Northwestern University Cuts Ties With Al Jazeera After Multi-Year Partnership
The university, which boasts a campus in Qatar, quietly ended its relationship with the broadcaster over the summer.
Northwestern University quietly cut ties with the Qatari-run broadcaster, Al Jazeera, dubbed “the voice of Qatar’s regime,” over the summer, according to school officials.
Northwestern’s campus in Qatar, which is funded by the state-run Qatar Foundation, established a partnership with Al Jazeera Media Network in 2013 to allow “students to engage regularly with leading media industry professionals.” The Doha campus, which includes a branch of Northwestern’s journalism school, has been in operation since 2008.
“The agreement, which deepens ties between the two organizations that have worked together since NU-Q’s inception, will allow professionals and budding journalists from both sides to benefit from the combined expertise of the two institutions through joint research and strategic studies projects, training workshops, a co-designed lecture series, internships and faculty contributions as well as journalist-exchange programs,” a press release announcing the agreement stated at the time.
However, in a statement to the Sun, the school says it ended its Memorandum of Understanding, an agreement which previously tied the two organizations, back in July. Details of the relationship have since been removed from the University’s website.
“Northwestern University-Qatar will continue to offer journalism students robust opportunities for academic engagement through its deep relationships with many media, strategic communications and others other agency partners,” the school said.
Northwestern’s Medill School of Journalism still holds a studies program at the Doha campus and offers American students the option to spend a semester in Qatar.
The confirmation comes as Northwestern students and alumni have made a concerted effort to pressure the school to cut ties with the controversial outlet, claiming that the partnership violates section 219 of the Immigration and Naturalization Act which bars American entities from aiding foreign terrorist organizations.
According to a report written by the Coalition Against Anti-Semitism at Northwestern, Al Jazeera “quite clearly betrays basic standards of journalism by being the sanctioned and singular voice on behalf of its government, in clear alignment with Qatar’s national priorities and interests.”

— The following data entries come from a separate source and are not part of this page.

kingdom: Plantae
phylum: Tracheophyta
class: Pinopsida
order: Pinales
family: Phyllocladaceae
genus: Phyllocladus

The report continued: “Northwestern should do so not only for the moral reason that it is aiding and abetting the mouthpiece of Hamas, thereby endangering Israelis as victims of Hamas atrocities and Gazan civilians who are cynically used as human shields.”
The group also cited a study conducted by a pro-Jewish organization, the Canary Mission, which found that, since 2013, more than two thirds of the Al Jazeera employees who addressed Northwestern’s campus in Qatar had “either expressed support for terrorists, demonized Israel, or backed the Boycott, Divestment, Sanctions (BDS) movement.”
Al Jazeera has long faced allegations of holding close connections with Hamas, and several of its journalists have been accused of participating in the October 7 massacre in Israel. Earlier in the summer, the Israel Defense Forces rescued three Israeli hostages held in the home of an Al Jazeera journalist, Abdallah Aljamal, at Nuseirat, Gaza.
Prior to the current flare-up in the Middle East, Al Jazeera was accused of being overly sympathetic to another terrorist group, Al Qaeda. The network was the preferred outlet for statements from Osama bin Laden both before and after the 9/11 attacks on America.
Further connections between Al Jazeera and Hamas are detailed in a letter written in June by the Chairman of the Higher Education and Workforce Development Subcommittee, Burgess Owens. Mr. Owens urged Northwestern’s president, Michael Schill, to terminate the school’s partnership with Al Jazeera, a press outlet which the congressman called “a safe haven for Hamas supporters.”
“It is unacceptable for any American university that receives hundreds of millions of dollars in annual federal funding to partner with organizations whose members are terrorists or whose reporting incites terror on behalf of Hamas,” he continued.
Mr. Schill later addressed the partnership before Congress as part of a House Committee probe into the university’s response to antisemitism.